8. A measuring system module which is used to measure a printed circuit board, including:

said printed circuit board, having a first surface and a second surface, and said first surface has a plurality of first testing points and said second surface has a plurality of second testing point;

a first robot having a pogo pin, wherein said first robot could be moved to said testing point of said first surface of said printed circuit board and said pogo pin could be connected with said first testing point;

a second robot having another pogo pin, wherein said second robot could be moved to said testing point of said second surface of said printed circuit board and said pogo pin could be connected with said second testing point;

a meter, which is used to enter/receive testing signal to said pogo pins; and

a control system, which is used to control said first robot and said second robot to move, and control said meter to provide and receive testing signal; and said testing signal from said meter could be transmitted to said control system for defining and analyzing said testing signal.

9. The testing system module of claim 8, wherein said first robot and said second robot are xyz orthogonal robots, which could be moved along X axis, Y axis, and Z axis that the three axes are perpendicular each other.

10. The testing system module of claim 8, wherein further comprises a movement driver, which is used to be connected with said control system, said first robot and said second robot; and said first robot and said second robot is moved by said movement driver which is controlled by said control system.

11. The testing system module of claim 8, wherein further comprises a shielding case, which is used to cover said first robot, said second robot, and said printed circuit board to reduce outside electromagnetic interference.

12. The testing system module of claim 11, wherein material of said shielding case comprises metal.

13. The testing system module of claim 8, wherein further comprises a plurality of signal transmission lines which is used to connect said meter with said pogo pins.

14. The testing system module of claim 13, wherein said signal transmission lines are covered by a metal layer, which is used to avoid outside electromagnetic interference.
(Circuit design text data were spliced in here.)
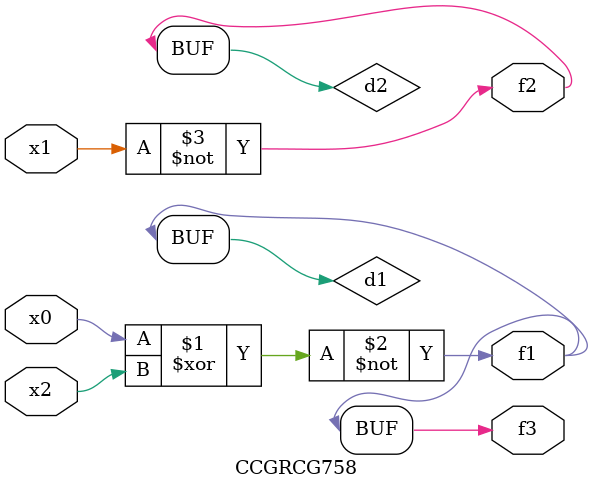
<source format=v>
module CCGRCG758(
	input x0, x1, x2,
	output f1, f2, f3
);

	wire d1, d2, d3;

	xnor (d1, x0, x2);
	nand (d2, x1);
	nor (d3, x1, x2);
	assign f1 = d1;
	assign f2 = d2;
	assign f3 = d1;
endmodule

</source>
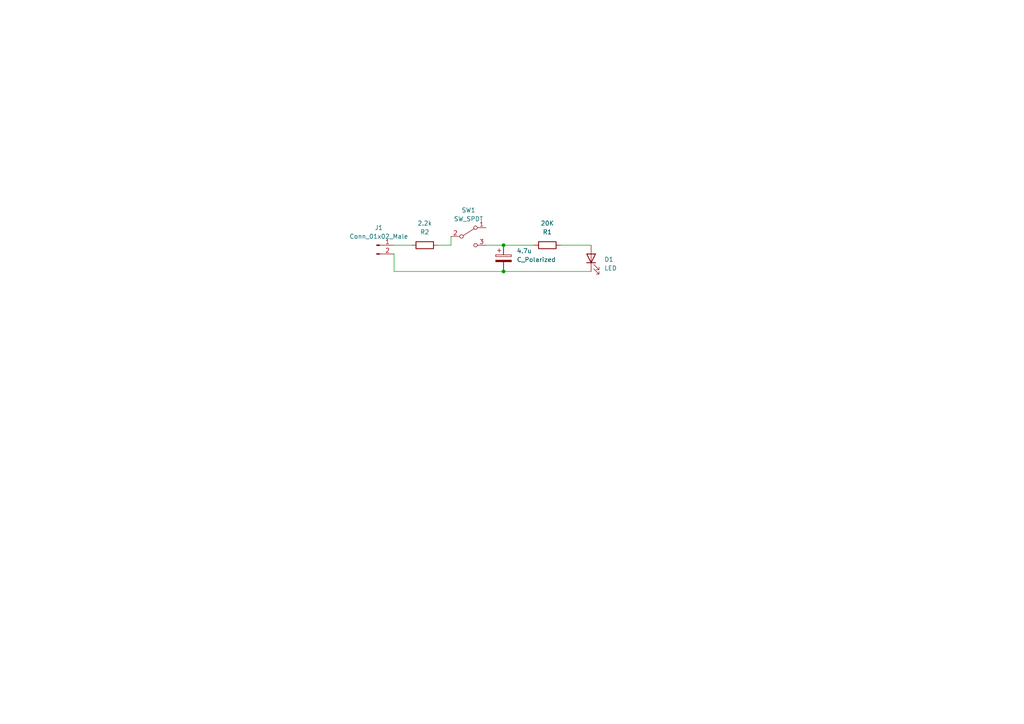
<source format=kicad_sch>
(kicad_sch (version 20211123) (generator eeschema)

  (uuid fee0c7c8-9535-412d-8363-3a806104a815)

  (paper "A4")

  

  (junction (at 146.05 78.74) (diameter 0) (color 0 0 0 0)
    (uuid 360d14f7-76a0-45b9-8d33-9a087032ac80)
  )
  (junction (at 146.05 71.12) (diameter 0) (color 0 0 0 0)
    (uuid cc11dcbc-df21-404e-a838-2609cf091797)
  )

  (wire (pts (xy 171.45 71.12) (xy 162.56 71.12))
    (stroke (width 0) (type default) (color 0 0 0 0))
    (uuid 3e084179-662a-4e0c-b9e3-c7e6c1923032)
  )
  (wire (pts (xy 146.05 71.12) (xy 154.94 71.12))
    (stroke (width 0) (type default) (color 0 0 0 0))
    (uuid 5382c5b8-1630-40fe-a7f2-be330132ace3)
  )
  (wire (pts (xy 146.05 78.74) (xy 171.45 78.74))
    (stroke (width 0) (type default) (color 0 0 0 0))
    (uuid 5ab6add6-21e4-4de4-a527-e4d2300a9275)
  )
  (wire (pts (xy 130.81 68.58) (xy 130.81 71.12))
    (stroke (width 0) (type default) (color 0 0 0 0))
    (uuid 616581dd-82d3-43ed-a6b7-f3724d5071aa)
  )
  (wire (pts (xy 127 71.12) (xy 130.81 71.12))
    (stroke (width 0) (type default) (color 0 0 0 0))
    (uuid 6e3f5f71-ad10-4048-a5cc-7a643bb7314e)
  )
  (wire (pts (xy 114.3 78.74) (xy 114.3 73.66))
    (stroke (width 0) (type default) (color 0 0 0 0))
    (uuid 7cedf6db-bd2b-4959-b545-24fe07c1d522)
  )
  (wire (pts (xy 114.3 78.74) (xy 146.05 78.74))
    (stroke (width 0) (type default) (color 0 0 0 0))
    (uuid 9efce2b1-ff5a-4fd9-a503-4f5119b1a269)
  )
  (wire (pts (xy 114.3 71.12) (xy 119.38 71.12))
    (stroke (width 0) (type default) (color 0 0 0 0))
    (uuid be6f0f10-90ac-4a3c-8750-5890febc4f53)
  )
  (wire (pts (xy 140.97 71.12) (xy 146.05 71.12))
    (stroke (width 0) (type default) (color 0 0 0 0))
    (uuid e23d0d59-041a-422c-a6e0-02f36b0e86db)
  )

  (symbol (lib_id "Device:LED") (at 171.45 74.93 90) (unit 1)
    (in_bom yes) (on_board yes) (fields_autoplaced)
    (uuid 008f58c4-0506-4a84-8b5d-82ba4713cb7a)
    (property "Reference" "D1" (id 0) (at 175.26 75.2474 90)
      (effects (font (size 1.27 1.27)) (justify right))
    )
    (property "Value" "LED" (id 1) (at 175.26 77.7874 90)
      (effects (font (size 1.27 1.27)) (justify right))
    )
    (property "Footprint" "" (id 2) (at 171.45 74.93 0)
      (effects (font (size 1.27 1.27)) hide)
    )
    (property "Datasheet" "~" (id 3) (at 171.45 74.93 0)
      (effects (font (size 1.27 1.27)) hide)
    )
    (pin "1" (uuid 80fc10b9-e949-4be3-8160-6dea5e40bc8a))
    (pin "2" (uuid 38cb27b1-3eab-4e72-a665-e232330ded96))
  )

  (symbol (lib_id "Device:R") (at 158.75 71.12 90) (unit 1)
    (in_bom yes) (on_board yes) (fields_autoplaced)
    (uuid 1e018703-0583-433b-8f9d-4f6a19aab353)
    (property "Reference" "20K" (id 0) (at 158.75 64.77 90))
    (property "Value" "R1" (id 1) (at 158.75 67.31 90))
    (property "Footprint" "" (id 2) (at 158.75 72.898 90)
      (effects (font (size 1.27 1.27)) hide)
    )
    (property "Datasheet" "~" (id 3) (at 158.75 71.12 0)
      (effects (font (size 1.27 1.27)) hide)
    )
    (pin "1" (uuid 66b3203e-2d3a-4650-a1da-02a556a0d603))
    (pin "2" (uuid 6fe559a9-c915-485c-8d49-ff9635929610))
  )

  (symbol (lib_id "Device:R") (at 123.19 71.12 90) (unit 1)
    (in_bom yes) (on_board yes) (fields_autoplaced)
    (uuid 34f3d410-2523-4f8b-95ad-e2400a90ebc4)
    (property "Reference" "2.2k" (id 0) (at 123.19 64.77 90))
    (property "Value" "R2" (id 1) (at 123.19 67.31 90))
    (property "Footprint" "" (id 2) (at 123.19 72.898 90)
      (effects (font (size 1.27 1.27)) hide)
    )
    (property "Datasheet" "~" (id 3) (at 123.19 71.12 0)
      (effects (font (size 1.27 1.27)) hide)
    )
    (pin "1" (uuid 80f8c1f7-1ac7-4bca-9c47-be2a23d467e7))
    (pin "2" (uuid 8d16a5cd-1124-4448-894b-f6e5f60228b2))
  )

  (symbol (lib_id "Device:C_Polarized") (at 146.05 74.93 0) (unit 1)
    (in_bom yes) (on_board yes) (fields_autoplaced)
    (uuid 7fcffb4b-894b-48f4-9e38-759303b9263c)
    (property "Reference" "4.7u" (id 0) (at 149.86 72.7709 0)
      (effects (font (size 1.27 1.27)) (justify left))
    )
    (property "Value" "C_Polarized" (id 1) (at 149.86 75.3109 0)
      (effects (font (size 1.27 1.27)) (justify left))
    )
    (property "Footprint" "" (id 2) (at 147.0152 78.74 0)
      (effects (font (size 1.27 1.27)) hide)
    )
    (property "Datasheet" "~" (id 3) (at 146.05 74.93 0)
      (effects (font (size 1.27 1.27)) hide)
    )
    (pin "1" (uuid e824c7f3-d509-477b-9e94-f105d3438137))
    (pin "2" (uuid 5fa10e1d-3803-4998-9c91-ebda6ac47126))
  )

  (symbol (lib_id "Connector:Conn_01x02_Male") (at 109.22 71.12 0) (unit 1)
    (in_bom yes) (on_board yes) (fields_autoplaced)
    (uuid b04c841f-f5c8-4768-a837-c6c49d965337)
    (property "Reference" "J1" (id 0) (at 109.855 66.04 0))
    (property "Value" "Conn_01x02_Male" (id 1) (at 109.855 68.58 0))
    (property "Footprint" "" (id 2) (at 109.22 71.12 0)
      (effects (font (size 1.27 1.27)) hide)
    )
    (property "Datasheet" "~" (id 3) (at 109.22 71.12 0)
      (effects (font (size 1.27 1.27)) hide)
    )
    (pin "1" (uuid d8d581c0-477d-4051-9472-d70c8896f5b7))
    (pin "2" (uuid 2097725b-4d75-4067-8fd4-a6b83ad2bc63))
  )

  (symbol (lib_id "Switch:SW_SPDT") (at 135.89 68.58 0) (unit 1)
    (in_bom yes) (on_board yes) (fields_autoplaced)
    (uuid fd634884-0b55-4e2a-8a3e-5abb1750244b)
    (property "Reference" "SW1" (id 0) (at 135.89 60.96 0))
    (property "Value" "SW_SPDT" (id 1) (at 135.89 63.5 0))
    (property "Footprint" "" (id 2) (at 135.89 68.58 0)
      (effects (font (size 1.27 1.27)) hide)
    )
    (property "Datasheet" "~" (id 3) (at 135.89 68.58 0)
      (effects (font (size 1.27 1.27)) hide)
    )
    (pin "1" (uuid b473f6ff-f160-4f41-b0ee-ae629e5f20fc))
    (pin "2" (uuid 2cad99d4-121e-475d-b8b9-d04335b0dcb7))
    (pin "3" (uuid 05bd8b92-0944-442f-b9a4-350a069154f4))
  )

  (sheet_instances
    (path "/" (page "1"))
  )

  (symbol_instances
    (path "/34f3d410-2523-4f8b-95ad-e2400a90ebc4"
      (reference "2.2k") (unit 1) (value "R2") (footprint "")
    )
    (path "/7fcffb4b-894b-48f4-9e38-759303b9263c"
      (reference "4.7u") (unit 1) (value "C_Polarized") (footprint "")
    )
    (path "/1e018703-0583-433b-8f9d-4f6a19aab353"
      (reference "20K") (unit 1) (value "R1") (footprint "")
    )
    (path "/008f58c4-0506-4a84-8b5d-82ba4713cb7a"
      (reference "D1") (unit 1) (value "LED") (footprint "")
    )
    (path "/b04c841f-f5c8-4768-a837-c6c49d965337"
      (reference "J1") (unit 1) (value "Conn_01x02_Male") (footprint "")
    )
    (path "/fd634884-0b55-4e2a-8a3e-5abb1750244b"
      (reference "SW1") (unit 1) (value "SW_SPDT") (footprint "")
    )
  )
)

</source>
15. The testing system module of claim 8, wherein said control system communicates with said meter using a transfer protocol.
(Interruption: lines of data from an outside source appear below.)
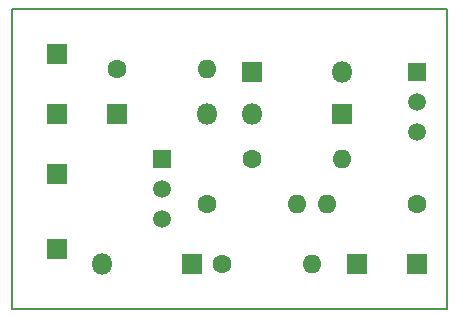
<source format=gbr>
G04 #@! TF.GenerationSoftware,KiCad,Pcbnew,5.1.4-e60b266~84~ubuntu18.04.1*
G04 #@! TF.CreationDate,2019-09-16T18:50:43-03:00*
G04 #@! TF.ProjectId,FuenteDePulsos,4675656e-7465-4446-9550-756c736f732e,rev?*
G04 #@! TF.SameCoordinates,Original*
G04 #@! TF.FileFunction,Copper,L1,Top*
G04 #@! TF.FilePolarity,Positive*
%FSLAX46Y46*%
G04 Gerber Fmt 4.6, Leading zero omitted, Abs format (unit mm)*
G04 Created by KiCad (PCBNEW 5.1.4-e60b266~84~ubuntu18.04.1) date 2019-09-16 18:50:43*
%MOMM*%
%LPD*%
G04 APERTURE LIST*
%ADD10C,0.150000*%
%ADD11O,1.600000X1.600000*%
%ADD12C,1.600000*%
%ADD13R,1.700000X1.700000*%
%ADD14O,1.800000X1.800000*%
%ADD15R,1.800000X1.800000*%
%ADD16R,1.500000X1.500000*%
%ADD17C,1.500000*%
G04 APERTURE END LIST*
D10*
X133350000Y-114300000D02*
X133350000Y-88900000D01*
X170180000Y-114300000D02*
X133350000Y-114300000D01*
X170180000Y-88900000D02*
X170180000Y-114300000D01*
X133350000Y-88900000D02*
X170180000Y-88900000D01*
D11*
X158750000Y-110490000D03*
D12*
X151130000Y-110490000D03*
D11*
X157480000Y-105410000D03*
D12*
X149860000Y-105410000D03*
D11*
X161290000Y-101600000D03*
D12*
X153670000Y-101600000D03*
D11*
X160020000Y-105410000D03*
D12*
X167640000Y-105410000D03*
D11*
X149860000Y-93980000D03*
D12*
X142240000Y-93980000D03*
D13*
X137160000Y-109220000D03*
D14*
X140970000Y-110490000D03*
D15*
X148590000Y-110490000D03*
D14*
X161290000Y-94284800D03*
D15*
X153670000Y-94284800D03*
D14*
X153670000Y-97790000D03*
D15*
X161290000Y-97790000D03*
D14*
X149860000Y-97790000D03*
D15*
X142240000Y-97790000D03*
D16*
X146050000Y-101600000D03*
D17*
X146050000Y-106680000D03*
X146050000Y-104140000D03*
D16*
X167640000Y-94310200D03*
D17*
X167640000Y-99390200D03*
X167640000Y-96850200D03*
D13*
X162560000Y-110490000D03*
X137160000Y-102870000D03*
X167640000Y-110490000D03*
X137160000Y-92710000D03*
X137160000Y-97790000D03*
M02*

</source>
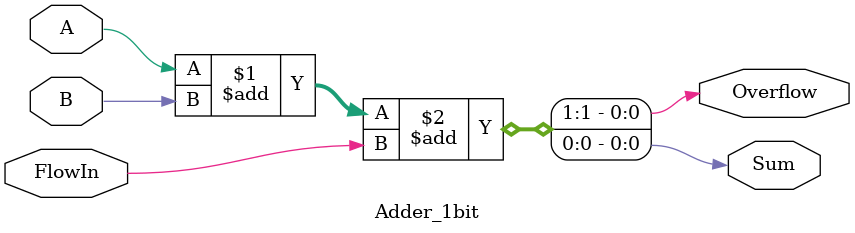
<source format=v>
`timescale 1ns / 1ps

module adder(
    input [3:0] A,
    input [3:0] B,
    input Clk,
    input En,
    output [3:0] Sum,
    output Overflow
    );
	
	reg [3:0] a,b;
	initial
	begin
		a = 4'b0;
		b = 4'b0;
	end
	// ÑÓ³Ù¸üÐÂ£¨ÊäÈë£©ÓÃ¼Ä´æÆ÷
	always@(posedge Clk)
	begin
		if (En)
		begin
			a = A;
			b = B;
		end
	end
	
	wire [3:0] result;
	wire [3:0] tmp;
	// ÓÃwire²»ÓÃreg£¬Ïàµ±ÓÚÒ»¸ö´óµÄ×éºÏµçÂ·
	Adder_1bit bit0(.A(a[0]), .B(b[0]), .FlowIn(0),       .Sum(result[0]), .Overflow(tmp[0]));
	Adder_1bit bit1(.A(a[1]), .B(b[1]), .FlowIn(tmp[0]),  .Sum(result[1]), .Overflow(tmp[1]));
	Adder_1bit bit2(.A(a[2]), .B(b[2]), .FlowIn(tmp[1]),  .Sum(result[2]), .Overflow(tmp[2]));
	Adder_1bit bit3(.A(a[3]), .B(b[3]), .FlowIn(tmp[2]),  .Sum(result[3]), .Overflow(tmp[3]));
	assign Overflow = tmp[3];
	assign Sum = result;
endmodule

module Adder_1bit(
    input A,
    input B,
	input FlowIn,
    output Sum,
    output Overflow
    );
	// ×éºÏÂß¼­
	assign {Overflow, Sum} = A + B + FlowIn;
endmodule

</source>
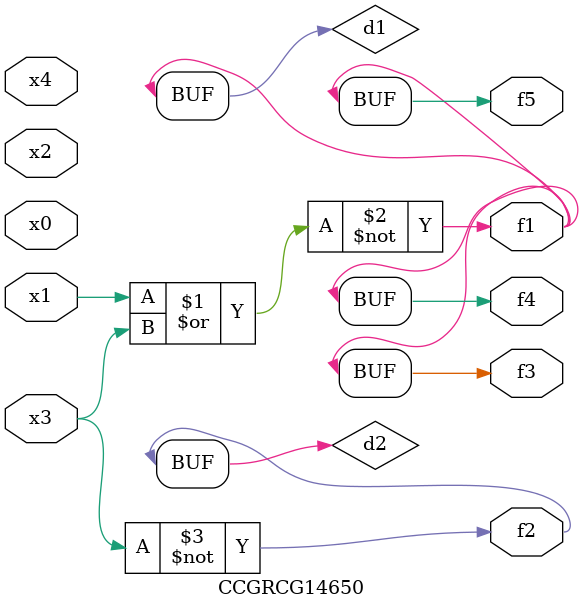
<source format=v>
module CCGRCG14650(
	input x0, x1, x2, x3, x4,
	output f1, f2, f3, f4, f5
);

	wire d1, d2;

	nor (d1, x1, x3);
	not (d2, x3);
	assign f1 = d1;
	assign f2 = d2;
	assign f3 = d1;
	assign f4 = d1;
	assign f5 = d1;
endmodule

</source>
16. The testing system module of claim 8, wherein said meter comprises a source meter.

17. A testing system module for testing extreme low leakage current of printed circuit board, comprising:

a flying probe test equipment, having a first pogo pin and a second pogo pin, wherein said first and second pogo pins are used to connect and test said printed circuit board; and

a source meter, which is operatively connected with said first and second pogo pins; and a voltage source for testing said printed circuit board is provided to said first and second pogo pins by said source meter, and leakage current data tested by said first and second pogo pins are received and displayed by said source meter, wherein said source meter could measure nano-ampere level leakage current.

18. The testing system module of claim 17, wherein said flying probe test equipment further comprises a first robot and a second robot, which are connected to said first pogo pin and said second pogo pin respectively.

19. The testing system module of claim 18, wherein said first robot and said second robot are xyz orthogonal robots, which could be moved along X axis, Y axis, and Z axis that the three axes are perpendicular each other.

20. The testing system module of claim 18, wherein further comprises a control system, which is used to be connected with said source meter, said first robot and said second robot; and said first robot and said second robot is moved by a movement driver which is controlled by said control system.

21. The testing system module of claim 20, wherein said control system is transferred to said meter by transfer protocol.

22. The testing system module of claim 17, wherein said printed circuit board comprises a 2-side printed circuit board.

23. The testing system module of claim 17, wherein two printed circuit boards could be tested at the same time by said testing system module if the one-end testing point of said printed circuit boards is grounded.